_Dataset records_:
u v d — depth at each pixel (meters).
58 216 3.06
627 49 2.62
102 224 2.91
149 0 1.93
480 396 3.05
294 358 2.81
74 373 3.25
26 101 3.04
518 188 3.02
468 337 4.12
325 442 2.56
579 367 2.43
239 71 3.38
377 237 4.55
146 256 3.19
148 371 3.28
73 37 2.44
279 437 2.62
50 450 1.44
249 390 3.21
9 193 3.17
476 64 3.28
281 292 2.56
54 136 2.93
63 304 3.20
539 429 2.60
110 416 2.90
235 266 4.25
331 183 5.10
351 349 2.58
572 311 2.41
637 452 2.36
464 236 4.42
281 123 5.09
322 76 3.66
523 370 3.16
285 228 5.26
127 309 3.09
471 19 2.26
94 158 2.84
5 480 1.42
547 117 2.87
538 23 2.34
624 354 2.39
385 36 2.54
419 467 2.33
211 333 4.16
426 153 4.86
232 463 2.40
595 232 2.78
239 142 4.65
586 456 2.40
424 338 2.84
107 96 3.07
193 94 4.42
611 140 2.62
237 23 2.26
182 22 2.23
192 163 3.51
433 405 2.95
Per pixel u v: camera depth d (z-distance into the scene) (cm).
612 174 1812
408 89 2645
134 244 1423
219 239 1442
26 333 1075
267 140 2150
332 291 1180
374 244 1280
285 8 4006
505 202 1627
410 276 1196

_Task item_:
Each record is to be repeated word for word, with none skipped.

_Answer to this problem_:
u v d — depth at each pixel (meters).
58 216 3.06
627 49 2.62
102 224 2.91
149 0 1.93
480 396 3.05
294 358 2.81
74 373 3.25
26 101 3.04
518 188 3.02
468 337 4.12
325 442 2.56
579 367 2.43
239 71 3.38
377 237 4.55
146 256 3.19
148 371 3.28
73 37 2.44
279 437 2.62
50 450 1.44
249 390 3.21
9 193 3.17
476 64 3.28
281 292 2.56
54 136 2.93
63 304 3.20
539 429 2.60
110 416 2.90
235 266 4.25
331 183 5.10
351 349 2.58
572 311 2.41
637 452 2.36
464 236 4.42
281 123 5.09
322 76 3.66
523 370 3.16
285 228 5.26
127 309 3.09
471 19 2.26
94 158 2.84
5 480 1.42
547 117 2.87
538 23 2.34
624 354 2.39
385 36 2.54
419 467 2.33
211 333 4.16
426 153 4.86
232 463 2.40
595 232 2.78
239 142 4.65
586 456 2.40
424 338 2.84
107 96 3.07
193 94 4.42
611 140 2.62
237 23 2.26
182 22 2.23
192 163 3.51
433 405 2.95
Per pixel u v: camera depth d (z-distance into the scene) (cm).
612 174 1812
408 89 2645
134 244 1423
219 239 1442
26 333 1075
267 140 2150
332 291 1180
374 244 1280
285 8 4006
505 202 1627
410 276 1196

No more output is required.